### Data supplied
====================
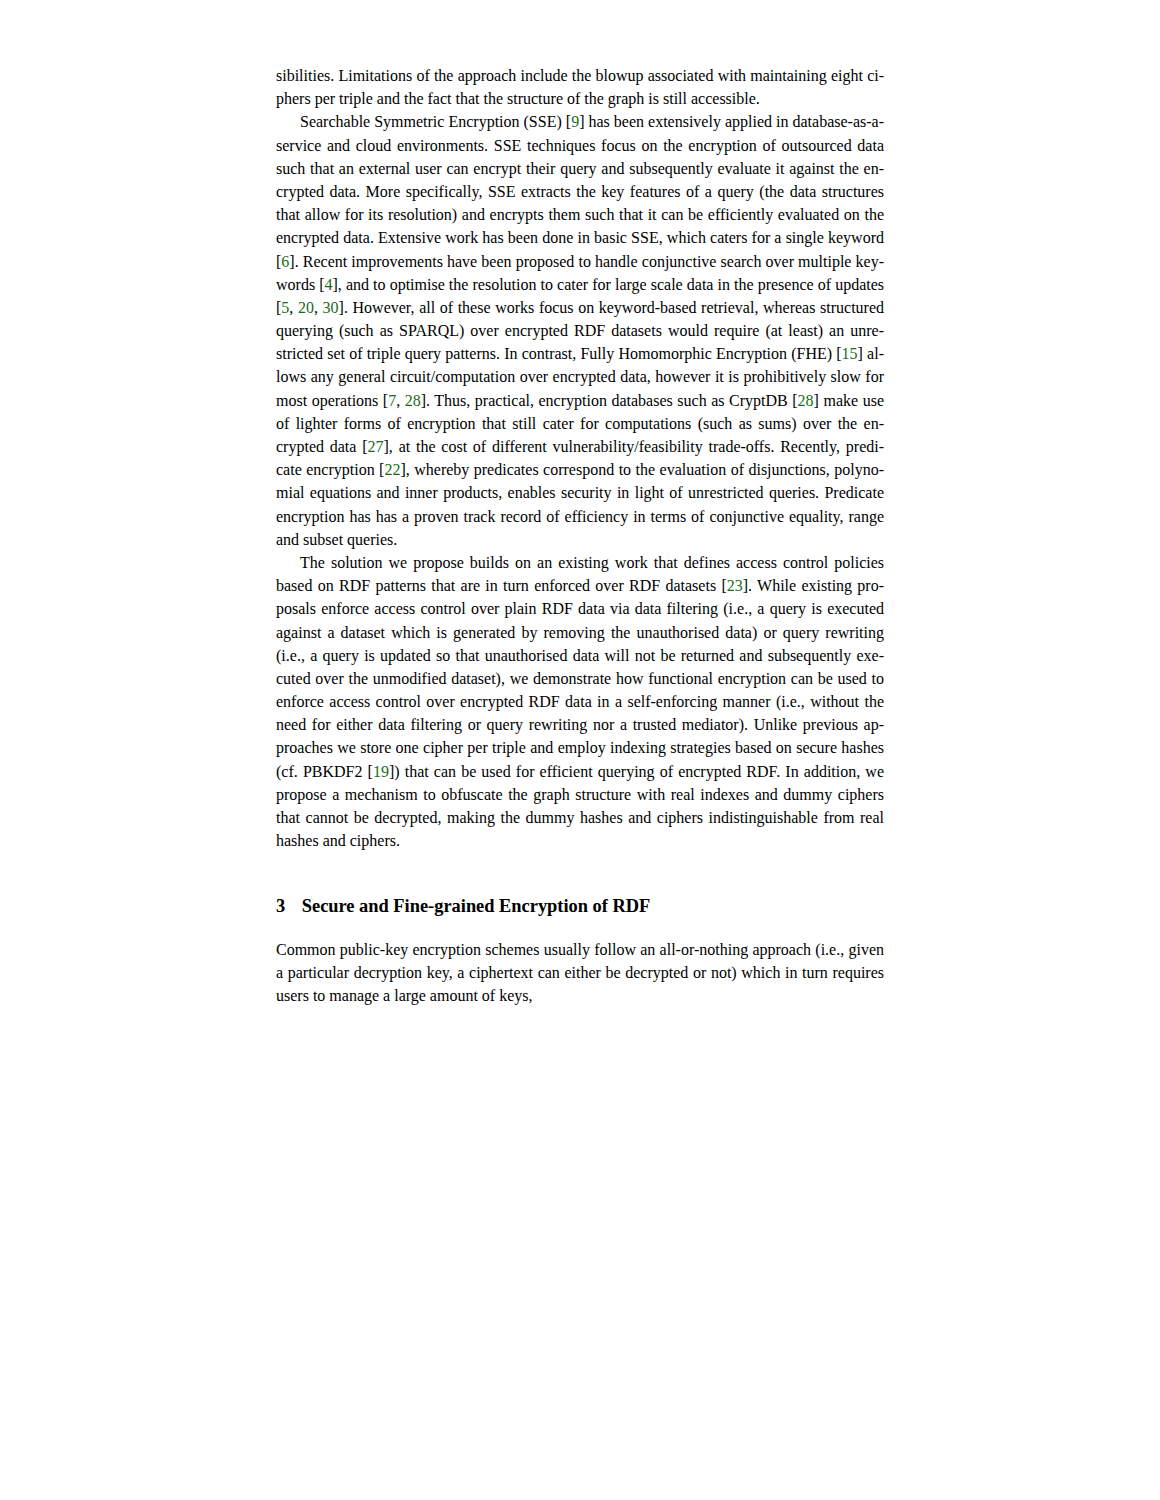sibilities. Limitations of the approach include the blowup associated with maintaining eight ciphers per triple and the fact that the structure of the graph is still accessible.
Searchable Symmetric Encryption (SSE) [9] has been extensively applied in database-as-a-service and cloud environments. SSE techniques focus on the encryption of outsourced data such that an external user can encrypt their query and subsequently evaluate it against the encrypted data. More specifically, SSE extracts the key features of a query (the data structures that allow for its resolution) and encrypts them such that it can be efficiently evaluated on the encrypted data. Extensive work has been done in basic SSE, which caters for a single keyword [6]. Recent improvements have been proposed to handle conjunctive search over multiple keywords [4], and to optimise the resolution to cater for large scale data in the presence of updates [5, 20, 30]. However, all of these works focus on keyword-based retrieval, whereas structured querying (such as SPARQL) over encrypted RDF datasets would require (at least) an unrestricted set of triple query patterns. In contrast, Fully Homomorphic Encryption (FHE) [15] allows any general circuit/computation over encrypted data, however it is prohibitively slow for most operations [7, 28]. Thus, practical, encryption databases such as CryptDB [28] make use of lighter forms of encryption that still cater for computations (such as sums) over the encrypted data [27], at the cost of different vulnerability/feasibility trade-offs. Recently, predicate encryption [22], whereby predicates correspond to the evaluation of disjunctions, polynomial equations and inner products, enables security in light of unrestricted queries. Predicate encryption has has a proven track record of efficiency in terms of conjunctive equality, range and subset queries.
The solution we propose builds on an existing work that defines access control policies based on RDF patterns that are in turn enforced over RDF datasets [23]. While existing proposals enforce access control over plain RDF data via data filtering (i.e., a query is executed against a dataset which is generated by removing the unauthorised data) or query rewriting (i.e., a query is updated so that unauthorised data will not be returned and subsequently executed over the unmodified dataset), we demonstrate how functional encryption can be used to enforce access control over encrypted RDF data in a self-enforcing manner (i.e., without the need for either data filtering or query rewriting nor a trusted mediator). Unlike previous approaches we store one cipher per triple and employ indexing strategies based on secure hashes (cf. PBKDF2 [19]) that can be used for efficient querying of encrypted RDF. In addition, we propose a mechanism to obfuscate the graph structure with real indexes and dummy ciphers that cannot be decrypted, making the dummy hashes and ciphers indistinguishable from real hashes and ciphers.
3 Secure and Fine-grained Encryption of RDF
Common public-key encryption schemes usually follow an all-or-nothing approach (i.e., given a particular decryption key, a ciphertext can either be decrypted or not) which in turn requires users to manage a large amount of keys,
====================
### Aim of the exercise
Read through the listing and copy each line in which the word "turn" occurs.

### Reply to the task
The solution we propose builds on an existing work that defines access control policies based on RDF patterns that are in turn enforced over RDF datasets [23]. While existing proposals enforce access control over plain RDF data via data filtering (i.e., a query is executed against a dataset which is generated by removing the unauthorised data) or query rewriting (i.e., a query is updated so that unauthorised data will not be returned and subsequently executed over the unmodified dataset), we demonstrate how functional encryption can be used to enforce access control over encrypted RDF data in a self-enforcing manner (i.e., without the need for either data filtering or query rewriting nor a trusted mediator). Unlike previous approaches we store one cipher per triple and employ indexing strategies based on secure hashes (cf. PBKDF2 [19]) that can be used for efficient querying of encrypted RDF. In addition, we propose a mechanism to obfuscate the graph structure with real indexes and dummy ciphers that cannot be decrypted, making the dummy hashes and ciphers indistinguishable from real hashes and ciphers.
Common public-key encryption schemes usually follow an all-or-nothing approach (i.e., given a particular decryption key, a ciphertext can either be decrypted or not) which in turn requires users to manage a large amount of keys,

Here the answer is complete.